- **EXERCISE DETAILS**:
Apart from the pictures, every part of the records below gets retyped exactly.

- **Pictured people or hands with joints**:
§ §

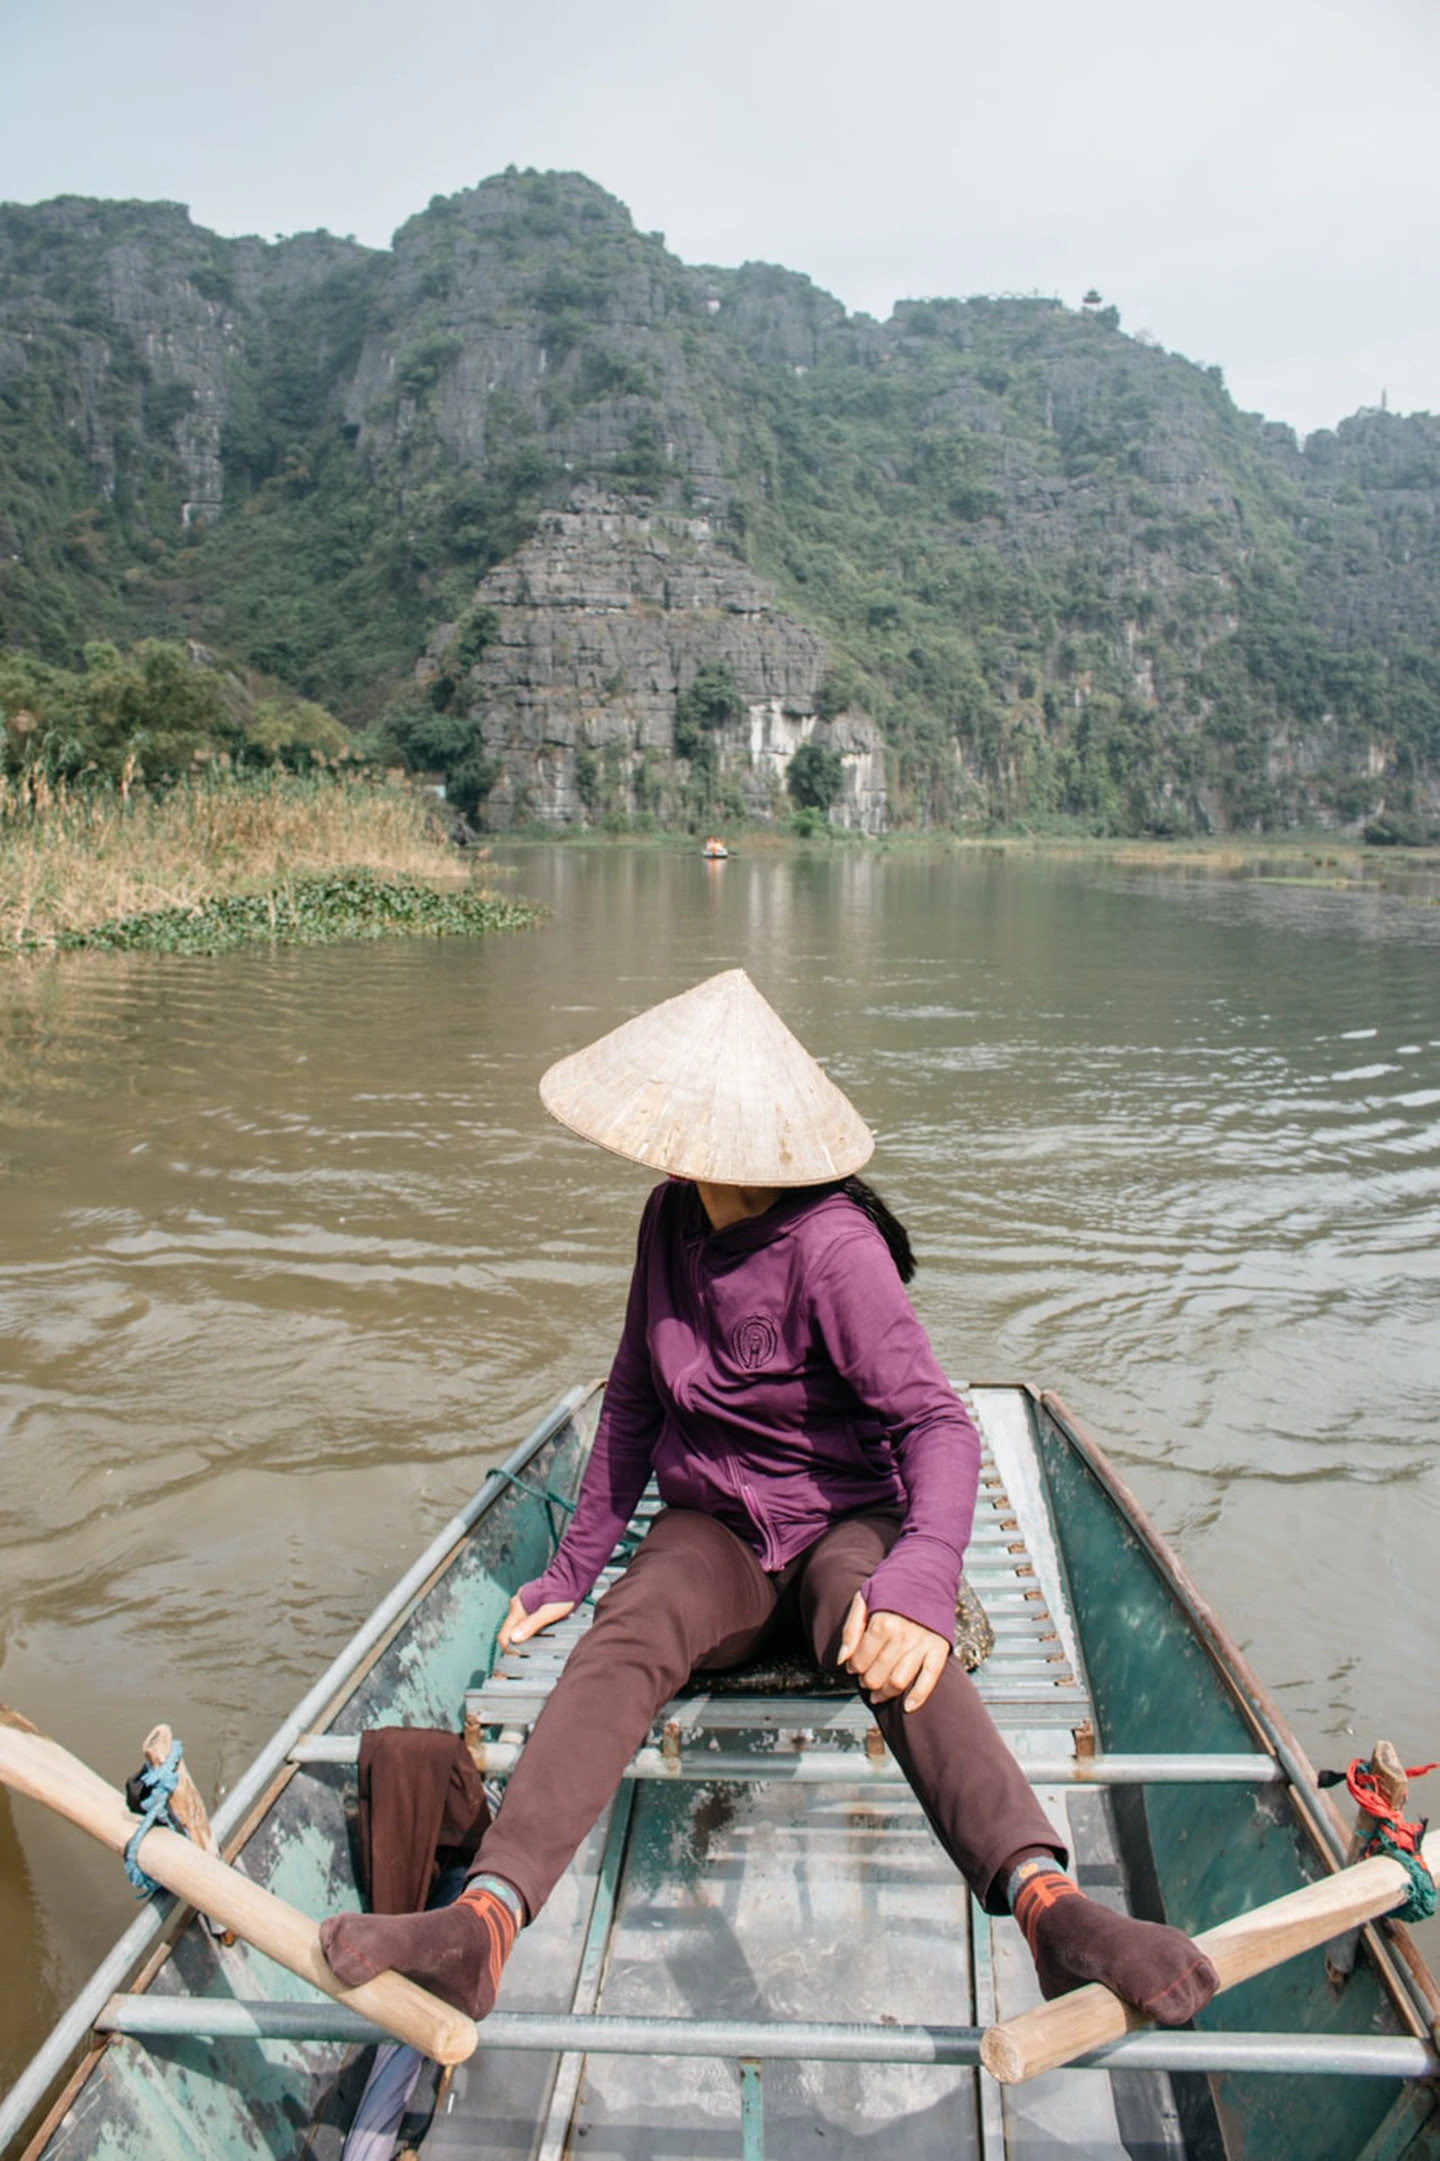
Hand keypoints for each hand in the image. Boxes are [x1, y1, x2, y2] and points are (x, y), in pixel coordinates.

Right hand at [497, 1593, 574, 1654]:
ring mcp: (522, 1602)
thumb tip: (514, 1638)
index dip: (508, 1648)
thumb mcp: (549, 1612)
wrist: (570, 1578)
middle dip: (517, 1641)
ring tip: (539, 1638)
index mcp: (518, 1607)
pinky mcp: (528, 1601)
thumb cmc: (563, 1594)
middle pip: (510, 1630)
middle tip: (531, 1649)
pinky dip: (529, 1626)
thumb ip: (531, 1625)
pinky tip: (541, 1628)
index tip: (519, 1654)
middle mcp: (516, 1604)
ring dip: (524, 1634)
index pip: (503, 1634)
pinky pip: (523, 1618)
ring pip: (517, 1624)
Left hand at [838, 1593, 949, 1712]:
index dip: (853, 1668)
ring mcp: (922, 1644)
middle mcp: (902, 1636)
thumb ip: (850, 1629)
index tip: (853, 1667)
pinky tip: (907, 1706)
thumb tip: (841, 1661)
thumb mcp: (864, 1599)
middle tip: (865, 1680)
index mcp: (882, 1623)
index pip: (860, 1660)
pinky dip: (918, 1696)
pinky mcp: (939, 1649)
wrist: (926, 1574)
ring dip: (885, 1693)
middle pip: (877, 1675)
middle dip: (867, 1682)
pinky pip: (929, 1679)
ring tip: (878, 1692)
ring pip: (898, 1681)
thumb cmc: (892, 1587)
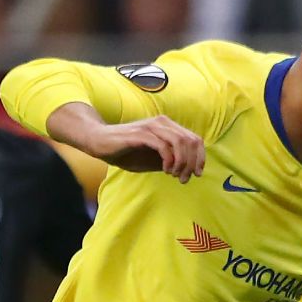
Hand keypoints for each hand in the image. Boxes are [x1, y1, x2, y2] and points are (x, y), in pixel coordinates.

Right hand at [70, 115, 205, 180]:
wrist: (100, 143)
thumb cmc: (125, 151)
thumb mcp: (152, 159)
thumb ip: (169, 160)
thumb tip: (188, 170)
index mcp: (168, 127)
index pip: (195, 139)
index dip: (200, 157)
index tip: (197, 174)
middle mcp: (162, 123)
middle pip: (191, 141)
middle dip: (192, 163)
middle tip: (184, 179)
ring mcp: (152, 127)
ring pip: (180, 142)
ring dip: (182, 162)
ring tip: (175, 175)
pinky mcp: (141, 134)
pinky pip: (163, 146)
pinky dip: (169, 160)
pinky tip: (165, 170)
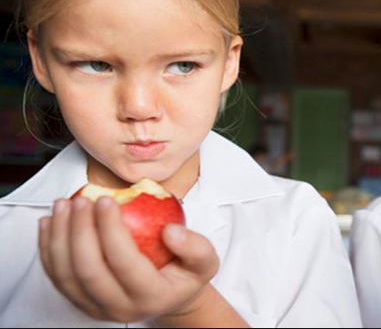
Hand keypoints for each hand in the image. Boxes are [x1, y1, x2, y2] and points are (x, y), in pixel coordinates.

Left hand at [38, 196, 219, 322]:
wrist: (168, 295)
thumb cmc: (185, 273)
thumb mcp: (206, 261)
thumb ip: (197, 247)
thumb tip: (171, 233)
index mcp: (153, 298)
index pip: (125, 264)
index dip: (111, 230)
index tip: (107, 199)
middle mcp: (121, 309)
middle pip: (89, 271)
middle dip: (80, 231)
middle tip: (81, 199)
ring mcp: (96, 308)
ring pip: (66, 275)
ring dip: (59, 236)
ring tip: (64, 204)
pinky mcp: (79, 301)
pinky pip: (55, 275)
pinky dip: (48, 246)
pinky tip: (50, 221)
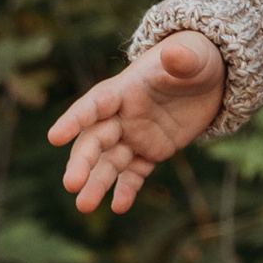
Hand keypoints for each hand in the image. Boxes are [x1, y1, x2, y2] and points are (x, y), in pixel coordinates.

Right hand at [47, 31, 226, 218]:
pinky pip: (135, 174)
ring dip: (96, 184)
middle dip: (83, 162)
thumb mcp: (194, 55)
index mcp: (125, 88)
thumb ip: (182, 58)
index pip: (95, 104)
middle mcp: (123, 115)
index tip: (54, 138)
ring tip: (83, 206)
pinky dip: (127, 190)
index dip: (75, 120)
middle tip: (70, 185)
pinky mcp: (151, 152)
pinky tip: (119, 208)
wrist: (208, 78)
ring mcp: (135, 135)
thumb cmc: (196, 58)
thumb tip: (174, 54)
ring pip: (109, 162)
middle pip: (96, 140)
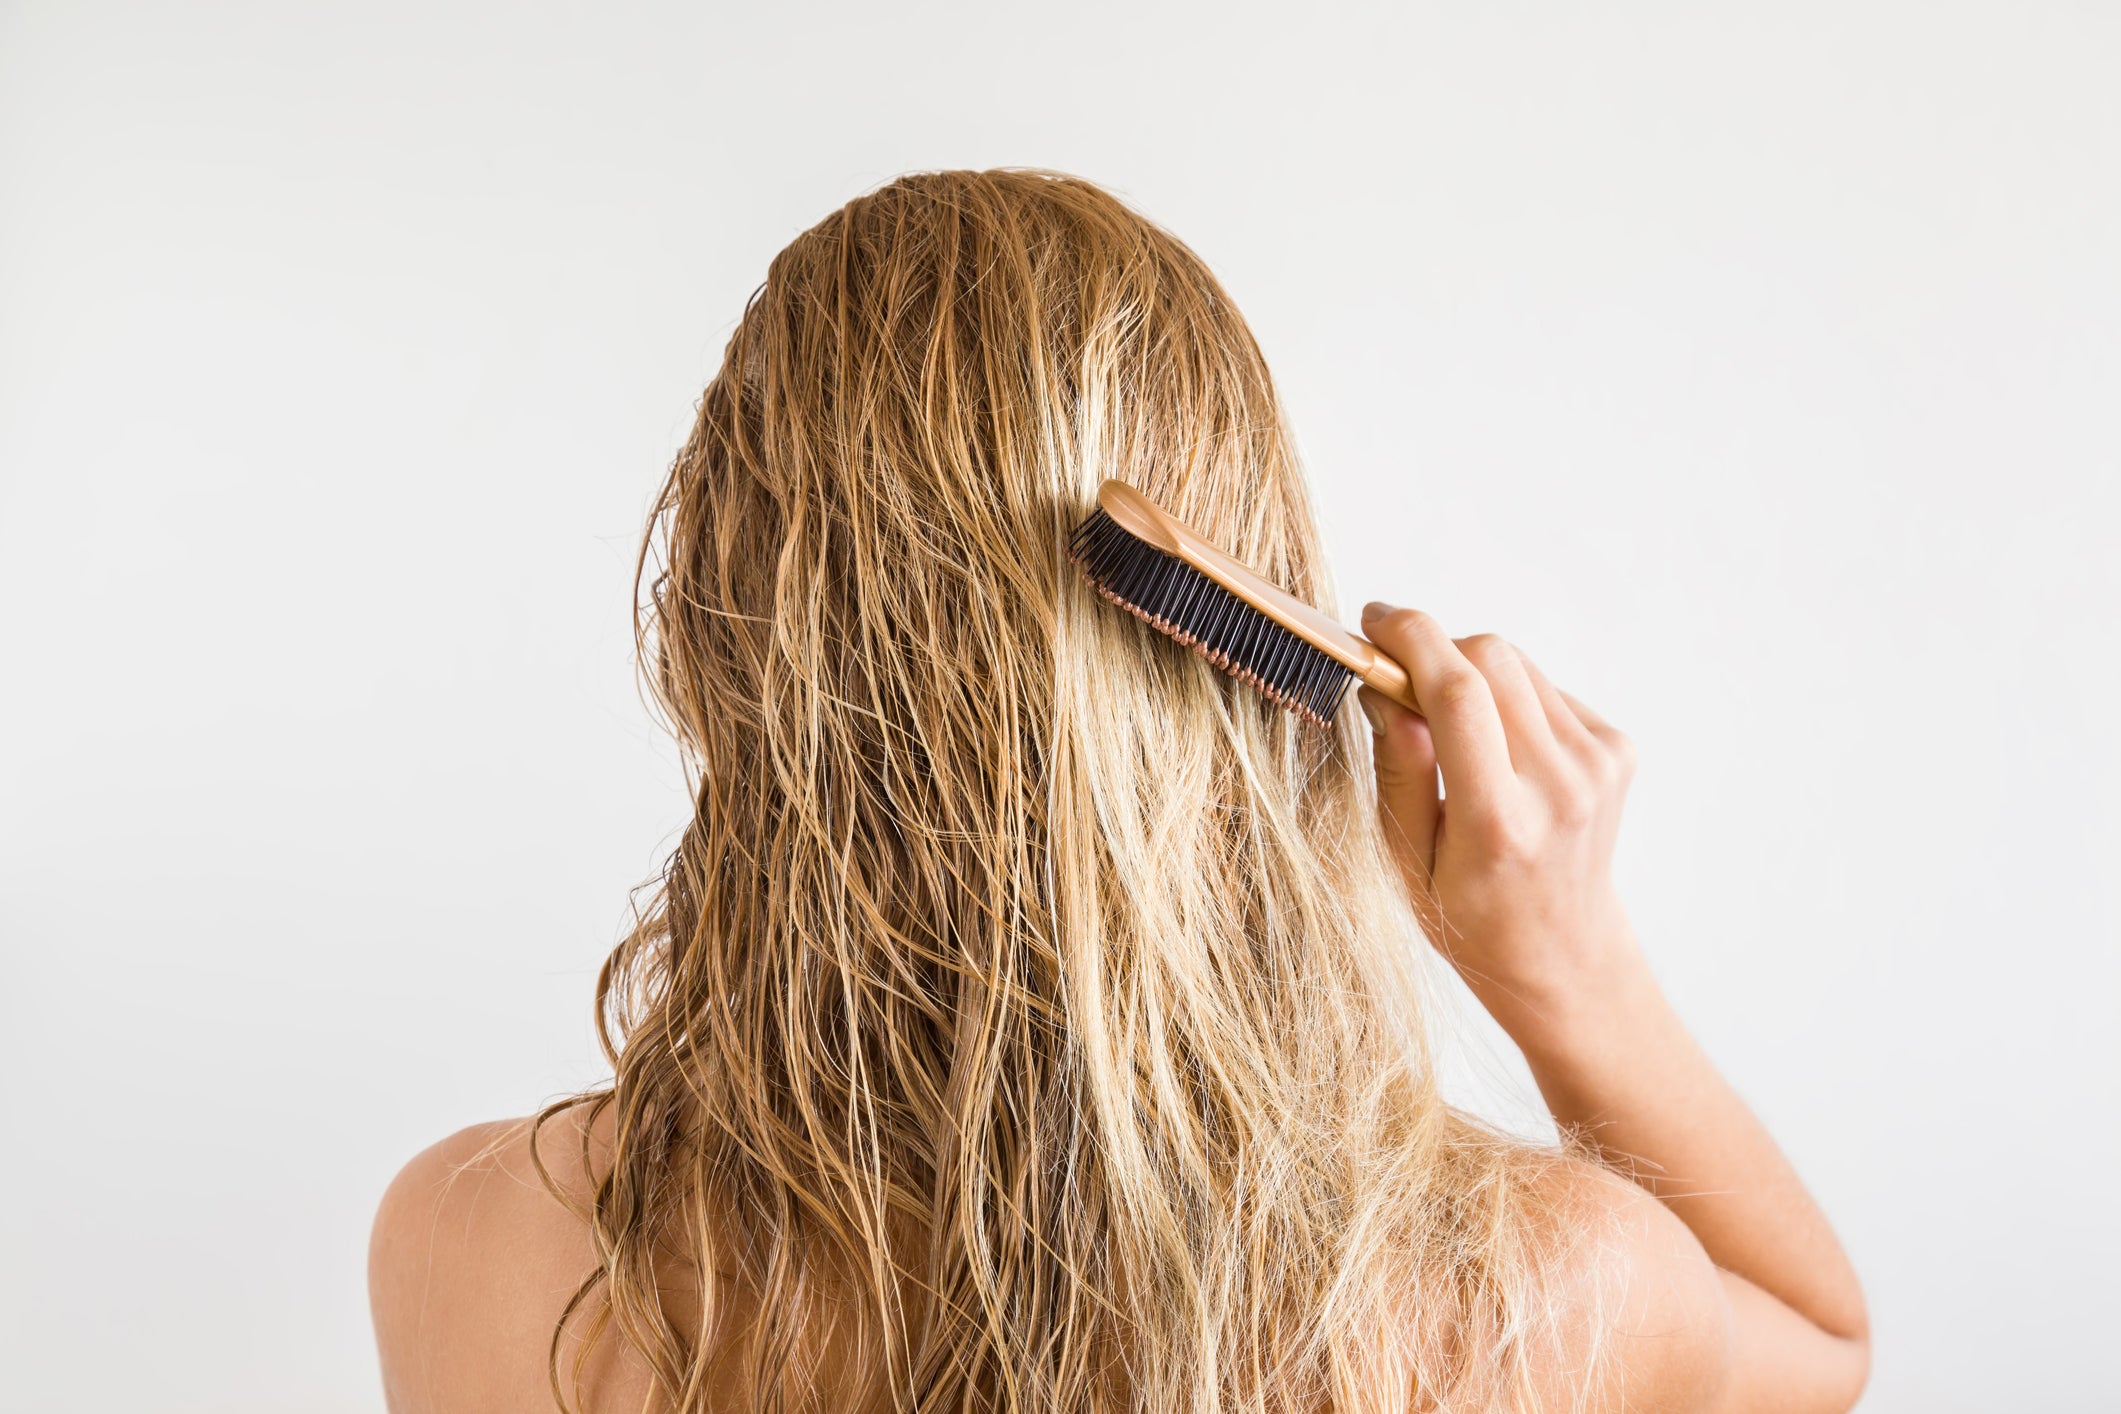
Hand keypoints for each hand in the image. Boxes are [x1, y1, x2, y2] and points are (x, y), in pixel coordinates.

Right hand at [1357, 603, 1640, 1023]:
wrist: (1563, 952)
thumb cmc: (1469, 916)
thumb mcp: (1405, 861)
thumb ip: (1398, 769)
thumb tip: (1383, 684)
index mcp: (1500, 822)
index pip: (1459, 694)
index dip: (1412, 639)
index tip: (1374, 622)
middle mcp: (1561, 786)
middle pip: (1492, 658)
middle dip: (1435, 649)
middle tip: (1397, 675)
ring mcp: (1599, 765)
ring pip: (1518, 664)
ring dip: (1471, 674)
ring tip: (1451, 730)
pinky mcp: (1617, 749)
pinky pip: (1544, 687)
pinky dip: (1508, 698)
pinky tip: (1497, 750)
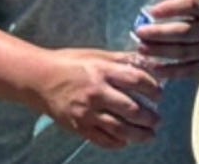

§ §

- **SOLVED PROBLEM**:
Hand keypoints for each hand in the image. Boxes are [x1, y1, x2, y2] and points are (x, y), in pixel coordinates.

Right hand at [497, 1593, 574, 1654]:
ring mcp: (522, 1602)
thumb tip: (514, 1638)
index dip: (508, 1648)
thumb mcp: (549, 1612)
wrist: (570, 1578)
middle dip: (517, 1641)
ring tip: (539, 1638)
index mcp: (518, 1607)
pinky mcp: (528, 1601)
thumb cmc: (563, 1594)
middle pip: (510, 1630)
middle tip: (531, 1649)
pinky dip: (529, 1626)
thumb ip: (531, 1625)
pinky tip: (541, 1628)
index tip: (519, 1654)
middle mcp: (516, 1604)
ring dip: (524, 1634)
index pip: (503, 1634)
pinky pip: (523, 1618)
ring pip: (517, 1624)
Left hand at [838, 1593, 949, 1712]:
index dip: (853, 1668)
ring mcp: (922, 1644)
middle mcp: (902, 1636)
thumb ip: (850, 1629)
index tip: (853, 1667)
pinky tip: (907, 1706)
thumb tip: (841, 1661)
thumb mcp: (864, 1599)
middle tip: (865, 1680)
index mcp: (882, 1623)
index pip: (860, 1660)
pinky dip: (918, 1696)
pinky mcp: (939, 1649)
wrist: (926, 1574)
ring dip: (885, 1693)
middle pip: (877, 1675)
middle dip: (867, 1682)
pinky pip: (929, 1679)
ring tip: (878, 1692)
ring pip: (898, 1681)
thumb cmc: (892, 1587)
Hand keypoints for each hand in the image. Boxes are [x1, y1, x2, y2] and points are (x, y), in pixel coordinates.

Right hand at [70, 115, 205, 180]:
wrist: (100, 143)
thumb cmc: (125, 151)
thumb mcp: (152, 159)
thumb ip: (169, 160)
thumb tip: (188, 170)
index mcp: (168, 127)
index pip: (195, 139)
index dip: (200, 157)
index tip: (197, 174)
middle mcp: (162, 123)
middle pip: (191, 141)
middle dip: (192, 163)
middle tip: (184, 179)
ring mcp: (152, 127)
ring pip: (180, 142)
ring dip: (182, 162)
ring tip: (175, 175)
pinky mcp: (141, 134)
pinky pip: (163, 146)
pinky dip: (169, 160)
pinky tip: (165, 170)
Hand keypoints for each hand in the image. Boxes are [x1, y1, x2, y2] and points are (x, y), in pixel coordinates.

Left hand at [38, 196, 219, 322]:
wrist: (168, 295)
thumb cmc: (185, 273)
thumb mcp: (206, 261)
thumb ip: (197, 247)
thumb tip: (171, 233)
index mcp: (153, 298)
index pip: (125, 264)
index dip: (111, 230)
index tip: (107, 199)
middle mcp: (121, 309)
middle pip: (89, 271)
middle dip: (80, 231)
middle tip: (81, 199)
ring mcp: (96, 308)
ring pip: (66, 275)
ring dip: (59, 236)
ring tip: (64, 204)
pinky mcp: (79, 301)
pinky pip: (55, 275)
pinky dip: (48, 246)
pinky tip: (50, 221)
Hand keypoints for each hand in the image. Boxes are [x1, y1, x2, y2] and points are (x, y), in pixel coordinates.

Right hand at [47, 31, 226, 218]:
pinky pip: (135, 174)
ring dip: (96, 184)
middle dip: (83, 162)
thumb mcp: (194, 55)
index mcp: (125, 88)
thumb ip: (182, 58)
index pip: (95, 104)
middle mcp: (123, 115)
index tip: (54, 138)
ring tip: (83, 206)
pinky dip: (127, 190)
index dip: (75, 120)
middle tip: (70, 185)
pinky mcp: (151, 152)
pinky tip: (119, 208)
wrist: (208, 78)
ring mcp: (135, 135)
thumb cmc: (196, 58)
thumb tip: (174, 54)
ring pip: (109, 162)
middle pip: (96, 140)
Hand keypoints for each hand in the image. Boxes are [x1, y1, x2, y2] and points are (x, y), in pixel coordinates.

Right hand at [1357, 603, 1640, 1023]:
wrist: (1563, 952)
thumb cmc: (1469, 916)
thumb mcp: (1405, 861)
thumb ip: (1398, 769)
thumb tip: (1383, 684)
index mcp: (1500, 822)
index pip: (1459, 694)
index dip: (1412, 639)
index tip: (1374, 622)
middle mcp: (1561, 786)
middle pip: (1492, 658)
middle dip: (1435, 649)
middle tip: (1397, 675)
ring mcp: (1599, 765)
ring pip: (1518, 664)
ring dip: (1471, 674)
ring tip: (1451, 730)
pinky mcp: (1617, 749)
pinky pip: (1544, 687)
pinky dip: (1508, 698)
pinky tip: (1497, 750)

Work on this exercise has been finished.